The task:
The pictures stay out. Please retype every line below exactly.

Source data Block Start

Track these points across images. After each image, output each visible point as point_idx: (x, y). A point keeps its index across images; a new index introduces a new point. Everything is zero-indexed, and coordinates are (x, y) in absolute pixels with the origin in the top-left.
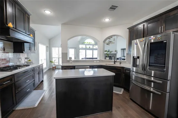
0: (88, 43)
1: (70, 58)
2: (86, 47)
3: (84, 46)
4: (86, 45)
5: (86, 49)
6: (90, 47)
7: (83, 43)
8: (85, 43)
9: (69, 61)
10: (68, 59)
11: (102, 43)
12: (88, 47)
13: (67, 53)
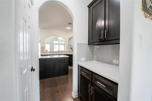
0: (60, 40)
1: (47, 50)
2: (59, 43)
3: (58, 42)
4: (59, 41)
5: (59, 44)
6: (62, 43)
7: (57, 40)
8: (59, 40)
9: (45, 52)
10: (45, 51)
11: (67, 41)
12: (61, 42)
13: (44, 47)
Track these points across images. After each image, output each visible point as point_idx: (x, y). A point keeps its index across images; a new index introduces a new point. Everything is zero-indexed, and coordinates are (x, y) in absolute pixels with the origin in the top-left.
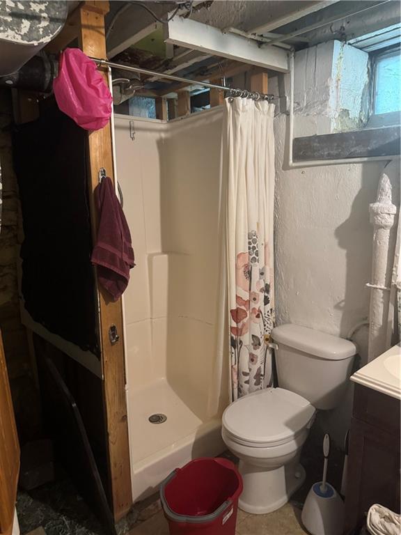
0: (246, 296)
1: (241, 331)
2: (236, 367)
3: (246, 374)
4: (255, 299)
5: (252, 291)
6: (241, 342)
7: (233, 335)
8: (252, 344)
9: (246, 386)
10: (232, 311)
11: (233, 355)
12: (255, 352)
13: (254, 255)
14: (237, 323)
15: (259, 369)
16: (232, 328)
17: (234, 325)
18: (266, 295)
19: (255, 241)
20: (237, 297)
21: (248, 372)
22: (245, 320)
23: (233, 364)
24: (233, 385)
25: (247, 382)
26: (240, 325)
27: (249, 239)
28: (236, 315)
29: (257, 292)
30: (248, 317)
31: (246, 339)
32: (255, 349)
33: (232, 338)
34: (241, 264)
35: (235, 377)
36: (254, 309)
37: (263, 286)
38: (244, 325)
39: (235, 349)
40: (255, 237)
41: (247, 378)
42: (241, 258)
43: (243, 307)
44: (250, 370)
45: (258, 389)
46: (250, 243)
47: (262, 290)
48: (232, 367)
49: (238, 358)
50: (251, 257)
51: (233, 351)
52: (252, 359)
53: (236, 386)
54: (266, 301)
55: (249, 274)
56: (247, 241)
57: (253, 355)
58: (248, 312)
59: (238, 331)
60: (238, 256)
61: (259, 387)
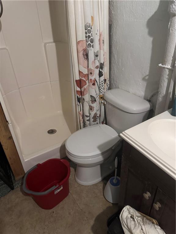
0: (85, 72)
1: (84, 93)
2: (81, 112)
3: (87, 116)
4: (91, 73)
5: (89, 68)
6: (84, 99)
7: (78, 95)
8: (91, 100)
9: (88, 123)
10: (76, 81)
11: (79, 106)
12: (92, 105)
13: (89, 42)
14: (81, 88)
15: (96, 114)
16: (77, 91)
17: (79, 89)
18: (101, 70)
19: (89, 31)
20: (80, 72)
21: (88, 115)
22: (85, 87)
23: (80, 111)
24: (80, 121)
25: (89, 120)
26: (83, 89)
27: (86, 29)
28: (80, 83)
29: (92, 68)
30: (87, 85)
31: (87, 97)
32: (92, 103)
33: (78, 97)
34: (81, 49)
35: (81, 118)
36: (91, 80)
37: (98, 64)
38: (85, 89)
39: (80, 103)
40: (90, 28)
41: (88, 118)
42: (80, 44)
43: (83, 79)
44: (90, 114)
45: (95, 124)
46: (86, 33)
47: (97, 67)
48: (79, 112)
49: (83, 107)
50: (88, 43)
51: (79, 104)
52: (91, 108)
53: (81, 122)
54: (101, 74)
55: (86, 56)
56: (84, 31)
57: (91, 106)
58: (87, 82)
59: (81, 93)
60: (78, 43)
61: (96, 123)
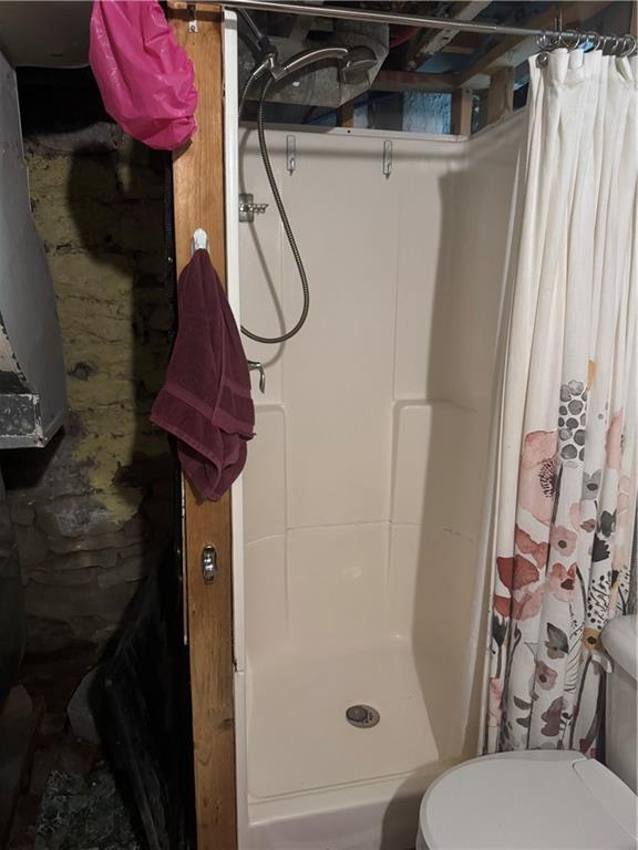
0: (540, 534)
1: (521, 611)
2: (500, 682)
3: (521, 704)
4: (562, 544)
5: (557, 524)
6: (518, 632)
7: (497, 614)
8: (547, 644)
9: (519, 732)
10: (499, 560)
11: (496, 657)
12: (549, 663)
13: (571, 441)
14: (512, 589)
15: (560, 702)
16: (496, 597)
17: (504, 592)
18: (601, 537)
19: (576, 407)
20: (518, 531)
21: (528, 700)
22: (533, 588)
23: (493, 676)
24: (487, 718)
25: (526, 722)
26: (520, 595)
27: (562, 399)
28: (511, 571)
29: (570, 528)
30: (539, 583)
31: (532, 629)
32: (551, 656)
33: (495, 620)
34: (535, 457)
35: (495, 704)
36: (558, 566)
37: (592, 514)
38: (528, 597)
39: (500, 645)
40: (579, 398)
41: (524, 714)
42: (536, 443)
43: (529, 557)
44: (535, 697)
45: (547, 746)
46: (562, 410)
47: (588, 526)
48: (490, 679)
49: (509, 662)
50: (563, 444)
51: (496, 648)
52: (543, 675)
53: (494, 721)
54: (599, 552)
55: (553, 483)
56: (557, 403)
57: (545, 668)
58: (542, 571)
59: (512, 607)
61: (554, 740)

Source data Block End

Solution for this problem:
Track these points across images. After each image, output each visible point as point_idx: (x, y). A point keeps its index across images; a new index introduces a new point. Everything is zero-indexed, and coordinates are (x, y) in absolute pixels with the origin in the top-left.
0: (88, 43)
1: (70, 58)
2: (86, 47)
3: (84, 46)
4: (86, 45)
5: (86, 49)
6: (90, 47)
7: (83, 43)
8: (85, 43)
9: (69, 61)
10: (68, 59)
11: (102, 43)
12: (88, 47)
13: (67, 53)
0: (60, 40)
1: (47, 50)
2: (59, 43)
3: (58, 42)
4: (59, 41)
5: (59, 44)
6: (62, 43)
7: (57, 40)
8: (59, 40)
9: (45, 52)
10: (45, 51)
11: (67, 41)
12: (61, 42)
13: (44, 47)
Track these points across images. After each image, output each visible point as point_idx: (x, y). A point keeps its index across images; a new index introduces a new point. Everything is zero-indexed, and coordinates are (x, y) in absolute pixels with the origin in the top-left.
0: (246, 296)
1: (241, 331)
2: (236, 367)
3: (246, 374)
4: (255, 299)
5: (252, 291)
6: (241, 342)
7: (233, 335)
8: (252, 344)
9: (246, 386)
10: (232, 311)
11: (233, 355)
12: (255, 352)
13: (254, 255)
14: (237, 323)
15: (259, 369)
16: (232, 328)
17: (234, 325)
18: (266, 295)
19: (255, 241)
20: (237, 297)
21: (248, 372)
22: (245, 320)
23: (233, 364)
24: (233, 385)
25: (247, 382)
26: (240, 325)
27: (249, 239)
28: (236, 315)
29: (257, 292)
30: (248, 317)
31: (246, 339)
32: (255, 349)
33: (232, 338)
34: (241, 264)
35: (235, 377)
36: (254, 309)
37: (263, 286)
38: (244, 325)
39: (235, 349)
40: (255, 237)
41: (247, 378)
42: (241, 258)
43: (243, 307)
44: (250, 370)
45: (258, 389)
46: (250, 243)
47: (262, 290)
48: (232, 367)
49: (238, 358)
50: (251, 257)
51: (233, 351)
52: (252, 359)
53: (236, 386)
54: (266, 301)
55: (249, 274)
56: (247, 241)
57: (253, 355)
58: (248, 312)
59: (238, 331)
60: (238, 256)
61: (259, 387)
0: (85, 72)
1: (84, 93)
2: (81, 112)
3: (87, 116)
4: (91, 73)
5: (89, 68)
6: (84, 99)
7: (78, 95)
8: (91, 100)
9: (88, 123)
10: (76, 81)
11: (79, 106)
12: (92, 105)
13: (89, 42)
14: (81, 88)
15: (96, 114)
16: (77, 91)
17: (79, 89)
18: (101, 70)
19: (89, 31)
20: (80, 72)
21: (88, 115)
22: (85, 87)
23: (80, 111)
24: (80, 121)
25: (89, 120)
26: (83, 89)
27: (86, 29)
28: (80, 83)
29: (92, 68)
30: (87, 85)
31: (87, 97)
32: (92, 103)
33: (78, 97)
34: (81, 49)
35: (81, 118)
36: (91, 80)
37: (98, 64)
38: (85, 89)
39: (80, 103)
40: (90, 28)
41: (88, 118)
42: (80, 44)
43: (83, 79)
44: (90, 114)
45: (95, 124)
46: (86, 33)
47: (97, 67)
48: (79, 112)
49: (83, 107)
50: (88, 43)
51: (79, 104)
52: (91, 108)
53: (81, 122)
54: (101, 74)
55: (86, 56)
56: (84, 31)
57: (91, 106)
58: (87, 82)
59: (81, 93)
60: (78, 43)
61: (96, 123)
0: (540, 534)
1: (521, 611)
2: (500, 682)
3: (521, 704)
4: (562, 544)
5: (557, 524)
6: (518, 632)
7: (497, 614)
8: (547, 644)
9: (519, 732)
10: (499, 560)
11: (496, 657)
12: (549, 663)
13: (571, 441)
14: (512, 589)
15: (560, 702)
16: (496, 597)
17: (504, 592)
18: (601, 537)
19: (576, 407)
20: (518, 531)
21: (528, 700)
22: (533, 588)
23: (493, 676)
24: (487, 718)
25: (526, 722)
26: (520, 595)
27: (562, 399)
28: (511, 571)
29: (570, 528)
30: (539, 583)
31: (532, 629)
32: (551, 656)
33: (495, 620)
34: (535, 457)
35: (495, 704)
36: (558, 566)
37: (592, 514)
38: (528, 597)
39: (500, 645)
40: (579, 398)
41: (524, 714)
42: (536, 443)
43: (529, 557)
44: (535, 697)
45: (547, 746)
46: (562, 410)
47: (588, 526)
48: (490, 679)
49: (509, 662)
50: (563, 444)
51: (496, 648)
52: (543, 675)
53: (494, 721)
54: (599, 552)
55: (553, 483)
56: (557, 403)
57: (545, 668)
58: (542, 571)
59: (512, 607)
61: (554, 740)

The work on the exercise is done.